In Baumeister v. Exelon, No. 21-cv-6505, 2022 U.S. Dist. LEXIS 176711 (N.D. Ill. Sep. 22, 2022) and Coyer v. Univar Sols. USA Inc., No. 22-cv-362, 2022 U.S. Dist. LEXIS 175972 (N.D. Ill. Sep. 28, 2022), two Illinois district courts became the first courts in the Seventh Circuit to rule on motions to dismiss ERISA fee and investment claims following the Seventh Circuit’s ruling in Albert v. Oshkosh, which affirmed dismissal of similar ERISA claims (we discussed the Albert decision here).  In Albert, the court upheld the full dismissal of ERISA fee and investment claims in large part because plaintiffs failed to plead factual context showing the validity of the comparisons they drew between the plan’s expenses and other plans’ expenses.  Based on this ruling, in Exelon, the district court dismissed all of plaintiffs’ claims of excessive recordkeeping and investment management fees, finding that plaintiffs failed to provide the factual context necessary to meet the plausibility standards required to survive a motion to dismiss.  In Univar, the district court dismissed plaintiffs’ claims pertaining to the performance and fees of particular investment options but allowed plaintiffs’ excessive recordkeeping fee claims to survive.

Background

In a familiar slate of allegations, plaintiffs in both cases claimed that plan fiduciaries breached their fiduciary duties under ERISA by permitting their respective plans to pay excessive recordkeeping fees.  The Exelon complaint also included claims pertaining to investment advisor fees and investment management fees.  The Univar complaint also included claims pertaining to investment option performance and alleged nondisclosures.

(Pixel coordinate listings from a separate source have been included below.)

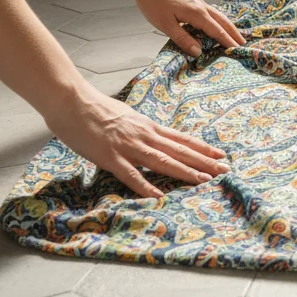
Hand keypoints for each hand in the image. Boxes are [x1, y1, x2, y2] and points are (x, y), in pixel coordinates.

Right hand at [46, 84, 228, 197]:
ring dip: (184, 172)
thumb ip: (140, 129)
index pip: (182, 139)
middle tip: (224, 170)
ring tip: (204, 181)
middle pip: (179, 150)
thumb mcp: (126, 117)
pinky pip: (130, 174)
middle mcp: (144, 135)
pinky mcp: (109, 156)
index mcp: (148, 126)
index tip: (221, 155)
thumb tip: (152, 136)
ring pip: (162, 161)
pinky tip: (158, 196)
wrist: (72, 100)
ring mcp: (127, 146)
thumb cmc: (95, 109)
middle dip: (203, 162)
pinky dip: (145, 186)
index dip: (203, 148)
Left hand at [130, 0, 246, 55]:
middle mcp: (201, 6)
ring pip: (218, 15)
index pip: (216, 30)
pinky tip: (216, 23)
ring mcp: (197, 1)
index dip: (227, 41)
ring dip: (228, 26)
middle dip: (233, 33)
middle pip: (222, 21)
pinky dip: (219, 20)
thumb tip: (198, 52)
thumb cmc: (153, 1)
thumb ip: (183, 38)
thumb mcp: (165, 24)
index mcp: (196, 13)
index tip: (237, 50)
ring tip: (234, 35)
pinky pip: (211, 12)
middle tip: (243, 44)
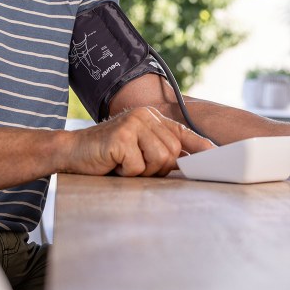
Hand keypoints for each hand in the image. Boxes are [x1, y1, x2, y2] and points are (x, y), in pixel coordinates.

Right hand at [63, 107, 215, 176]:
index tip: (219, 156)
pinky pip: (139, 167)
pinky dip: (127, 173)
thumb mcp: (138, 150)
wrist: (71, 152)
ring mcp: (133, 124)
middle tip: (135, 166)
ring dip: (142, 171)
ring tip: (124, 165)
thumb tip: (193, 162)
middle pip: (173, 152)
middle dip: (157, 168)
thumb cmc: (106, 155)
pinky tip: (114, 165)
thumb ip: (162, 151)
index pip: (183, 132)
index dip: (202, 146)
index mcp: (151, 117)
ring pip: (160, 159)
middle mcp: (144, 116)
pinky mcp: (121, 137)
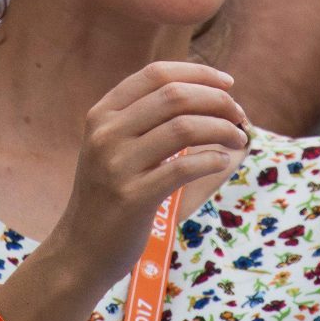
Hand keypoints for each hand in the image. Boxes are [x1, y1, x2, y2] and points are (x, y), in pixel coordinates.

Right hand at [48, 62, 248, 290]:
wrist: (81, 248)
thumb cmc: (109, 193)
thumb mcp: (113, 145)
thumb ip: (144, 118)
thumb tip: (204, 93)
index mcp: (102, 113)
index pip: (155, 73)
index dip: (197, 73)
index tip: (227, 83)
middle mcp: (106, 133)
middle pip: (174, 96)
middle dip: (217, 100)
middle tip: (238, 115)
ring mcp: (117, 165)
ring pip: (183, 127)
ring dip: (222, 128)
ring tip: (238, 138)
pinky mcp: (132, 197)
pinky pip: (183, 167)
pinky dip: (211, 159)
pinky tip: (222, 161)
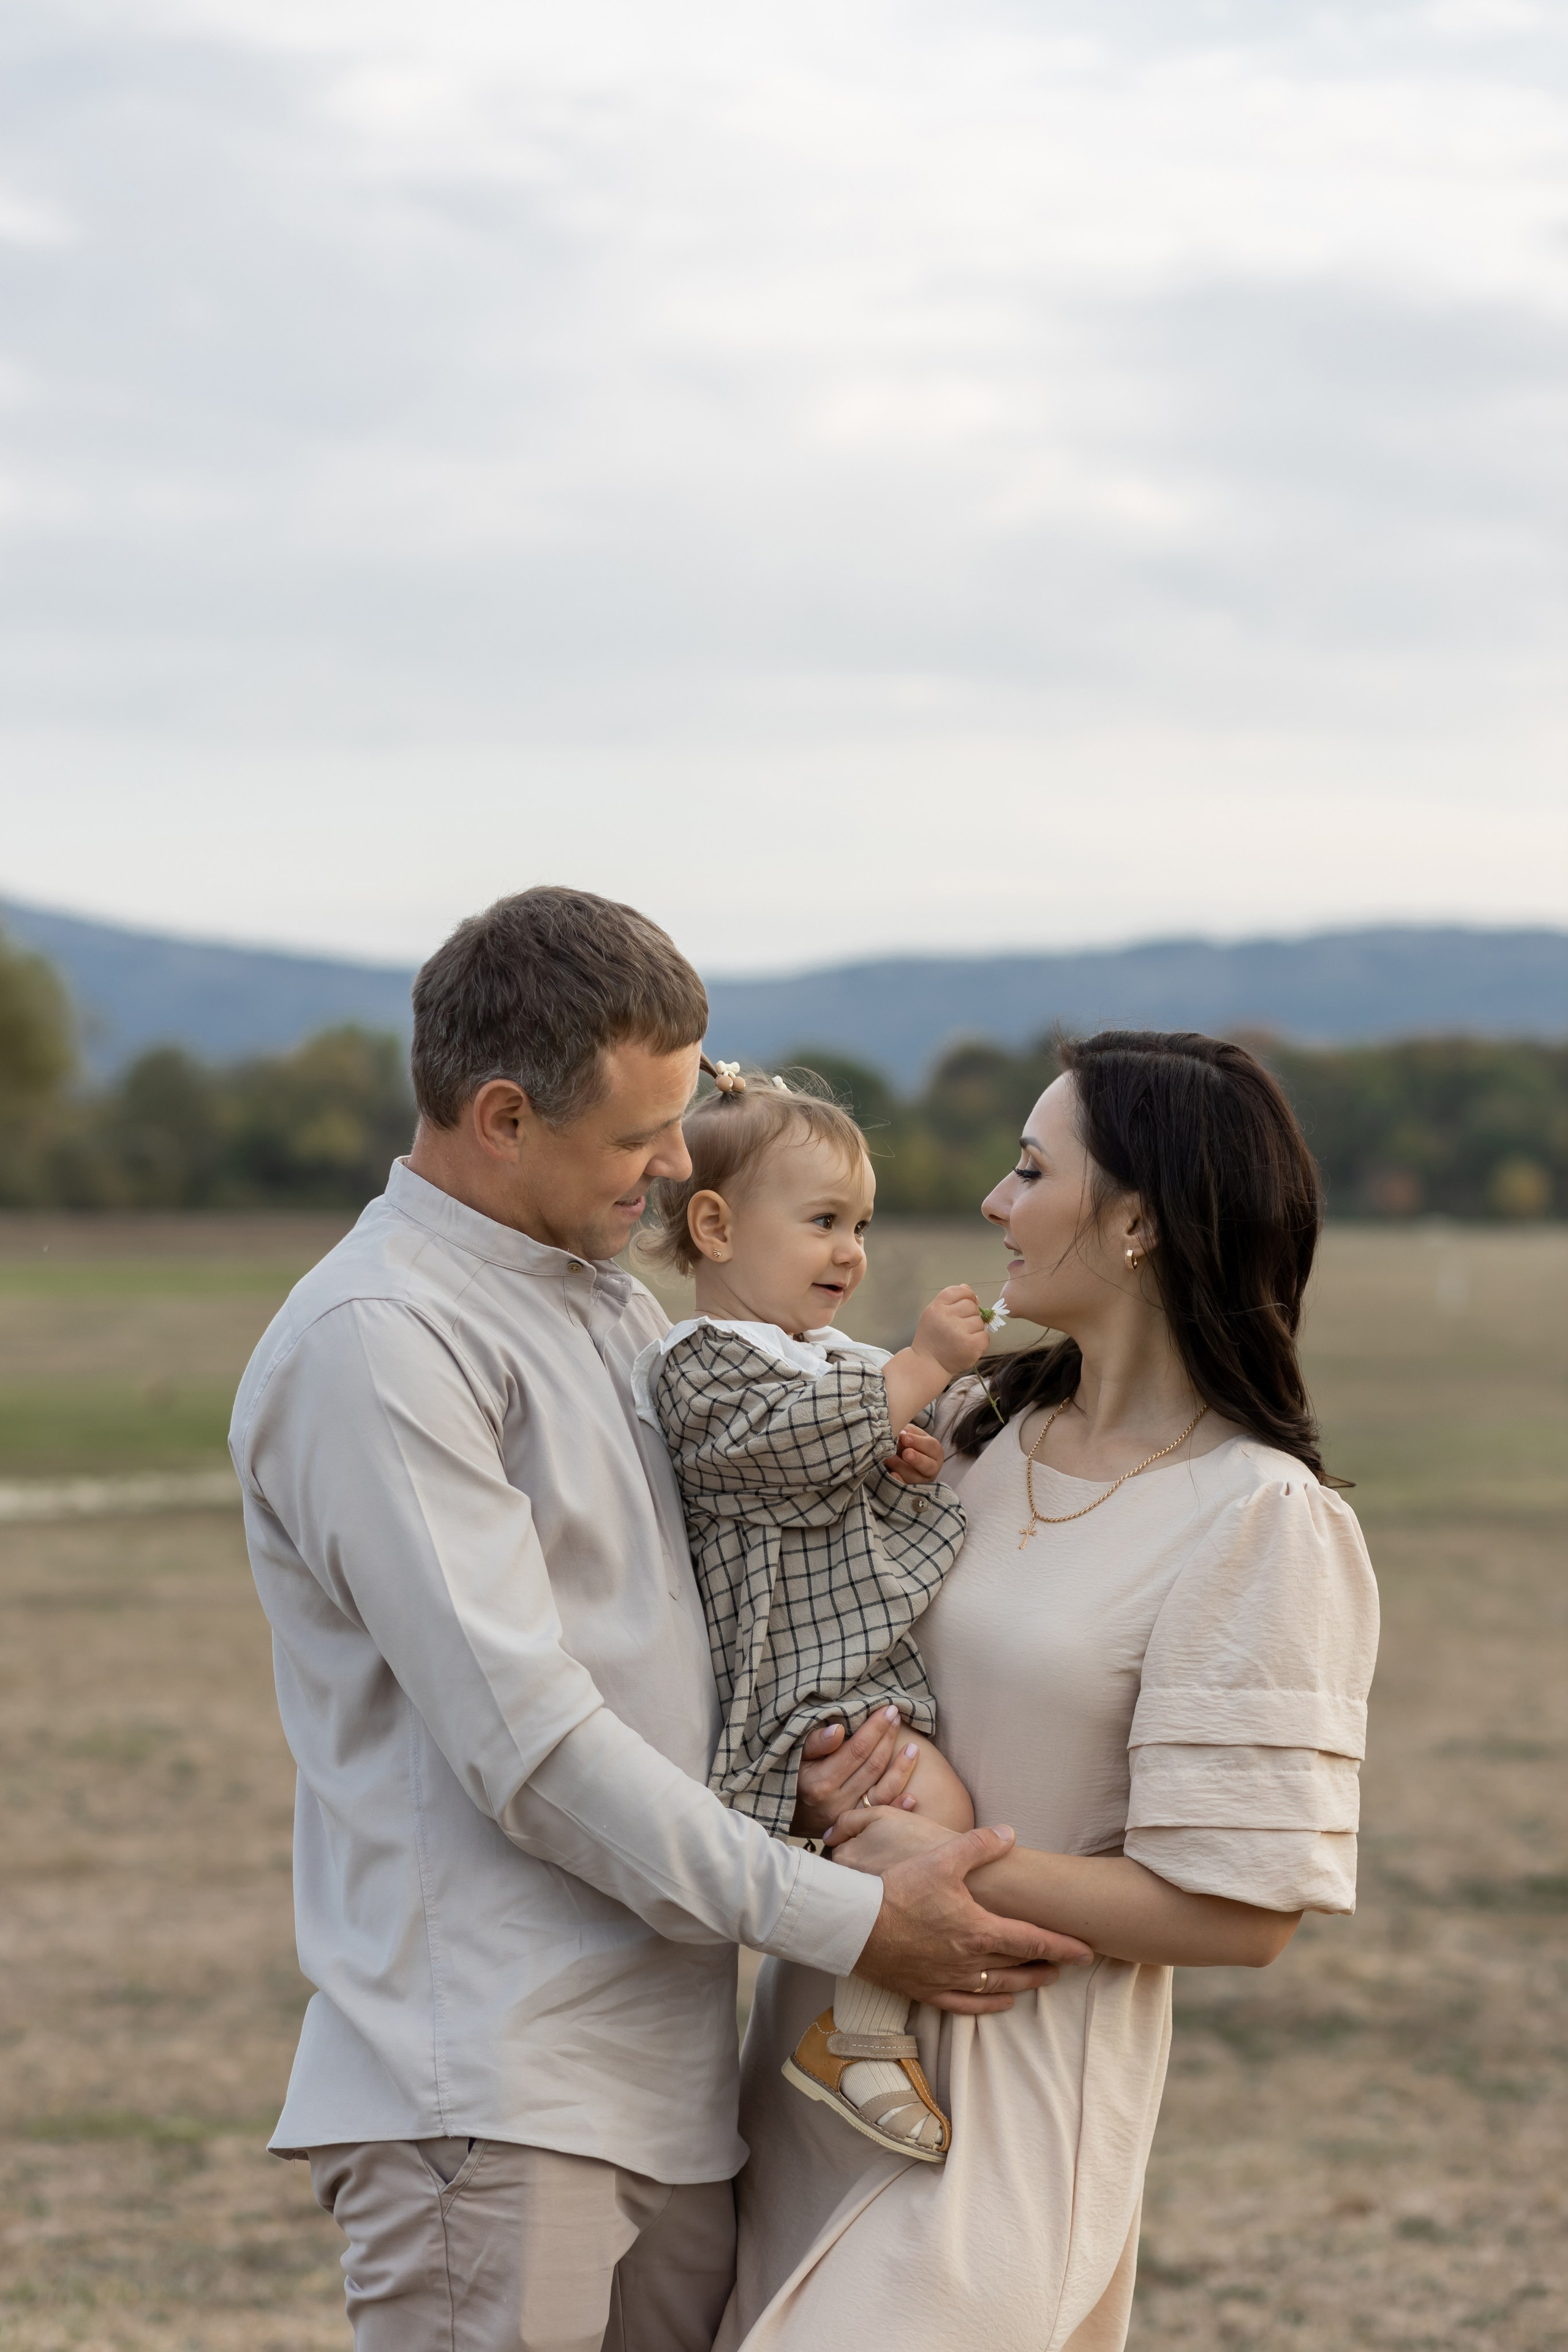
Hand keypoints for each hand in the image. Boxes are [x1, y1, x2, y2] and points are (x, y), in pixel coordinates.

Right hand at [791, 1710, 920, 1838]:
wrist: (790, 1816)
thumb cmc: (793, 1778)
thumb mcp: (795, 1757)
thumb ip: (815, 1743)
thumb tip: (837, 1730)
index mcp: (820, 1782)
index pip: (857, 1750)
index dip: (875, 1728)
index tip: (888, 1710)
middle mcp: (836, 1802)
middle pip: (872, 1766)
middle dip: (888, 1739)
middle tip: (897, 1718)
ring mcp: (848, 1818)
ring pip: (883, 1791)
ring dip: (901, 1769)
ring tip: (914, 1748)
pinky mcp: (856, 1828)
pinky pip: (882, 1815)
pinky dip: (899, 1805)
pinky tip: (913, 1794)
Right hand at [845, 1815, 1093, 2011]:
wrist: (857, 1925)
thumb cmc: (899, 1889)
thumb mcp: (942, 1859)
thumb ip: (979, 1845)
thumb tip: (1010, 1833)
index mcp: (979, 1930)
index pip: (1033, 1940)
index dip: (1063, 1946)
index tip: (1086, 1952)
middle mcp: (970, 1961)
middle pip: (1019, 1966)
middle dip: (1047, 1964)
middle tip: (1069, 1963)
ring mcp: (949, 1980)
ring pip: (998, 1987)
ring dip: (1025, 1984)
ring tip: (1043, 1980)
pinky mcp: (927, 1991)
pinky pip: (966, 2006)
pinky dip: (989, 2005)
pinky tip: (1001, 2002)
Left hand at [884, 1426, 943, 1485]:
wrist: (904, 1457)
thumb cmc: (910, 1443)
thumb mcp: (912, 1434)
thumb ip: (909, 1432)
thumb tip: (902, 1433)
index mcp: (935, 1452)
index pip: (931, 1447)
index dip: (918, 1442)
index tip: (905, 1438)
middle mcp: (932, 1468)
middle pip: (928, 1466)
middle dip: (917, 1459)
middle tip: (906, 1453)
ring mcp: (921, 1481)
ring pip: (914, 1477)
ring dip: (900, 1467)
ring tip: (888, 1458)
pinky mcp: (910, 1489)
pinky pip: (905, 1488)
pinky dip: (898, 1481)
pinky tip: (892, 1474)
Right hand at [912, 1285, 988, 1380]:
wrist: (928, 1364)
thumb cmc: (932, 1337)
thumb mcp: (934, 1313)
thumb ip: (950, 1299)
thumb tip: (968, 1289)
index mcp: (937, 1308)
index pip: (958, 1291)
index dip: (966, 1295)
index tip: (966, 1303)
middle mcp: (947, 1318)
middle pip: (971, 1305)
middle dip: (969, 1314)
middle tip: (959, 1326)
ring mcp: (960, 1333)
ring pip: (979, 1321)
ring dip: (974, 1328)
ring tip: (961, 1337)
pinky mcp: (971, 1346)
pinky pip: (985, 1335)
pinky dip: (979, 1340)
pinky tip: (968, 1345)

The Exelon Court’s Decision

In a short opinion, largely relying on the Seventh Circuit’s decision in Albert, the district court dismissed the complaint in its entirety while granting leave to replead.  The court rejected plaintiffs’ efforts to support their claims with charts comparing the recordkeeping and investment management fees of the plan to fees of other allegedly comparable plans.  With respect to the recordkeeping fees, the court found the charts insufficient because plaintiffs failed to plead facts showing that the selected comparator fees were for recordkeeping services of a similar nature or quality as those offered by the plan’s recordkeeper.  With respect to the investment management fees, the court found the charts insufficient because plaintiffs’ conclusory allegations failed to provide sufficient information to establish that the allegedly comparable funds were appropriate benchmarks.  The court also dismissed the claim relating to the investment advisor fees because it pled no facts showing the services offered by comparator plans were comparable to those offered by the plan’s selected service provider.

The Univar Court’s Decision

The district court in Univar also relied heavily on Albert but came to a different conclusion regarding the recordkeeping fee claims asserted.  The court held that plaintiffs did not need to plead that the comparator plans received the same services in the same years in order to establish an inference of imprudence.  Rather, it was sufficient that the complaint alleged that the services received were at least the same services that other plans received for lower fees.  The court credited plaintiffs’ assertion that the primary drivers of recordkeeping costs in large plans are the number of accounts and whether fiduciaries solicited competitive bids—not the marginal cost of recordkeeping for each participant.  Therefore, the court found that plaintiffs provided the comparative context required by Albert.

The court dismissed, however, plaintiffs’ claims that certain actively managed investment options offered were imprudent, holding that a fund’s underperformance does not necessarily imply imprudence.  Further, the court found that plaintiffs relied on an improper comparison between index funds and actively managed funds.  While plaintiffs attempted to leverage defendants’ switching out of challenged investment options as an admission that it was imprudent to have held these options, the court concluded that this fact cut equally against imprudence because it showed that defendants assessed their investment options and made appropriate changes.

Finally, both the Exelon and Univar courts concluded that plaintiffs failed to state a claim for breach of the duty of loyalty because they pleaded no facts showing a conflict of interest or any other disloyal behavior.  The courts also agreed that duty to monitor claims are derivative of other fiduciary breach claims; accordingly, the Exelon court dismissed all duty to monitor claims while the Univar court dismissed duty to monitor claims that were coextensive with the other claims it dismissed.

Proskauer’s Perspective

The rulings in Exelon and Univar provide a measure of hope that Albert has started a trend in favor of dismissing claims that may have previously survived.  In particular, these cases suggest that courts may increasingly apply more context-specific scrutiny of the alleged comparators at the motion to dismiss stage, and on that basis dismiss claims upon a finding that the alleged comparators are not appropriate comparators.  But the fact that the recordkeeping claim survived in Univar demonstrates that some courts may still require fairly lax standards to evaluate such claims.  And it remains to be seen whether Albert will have persuasive effect outside the Seventh Circuit.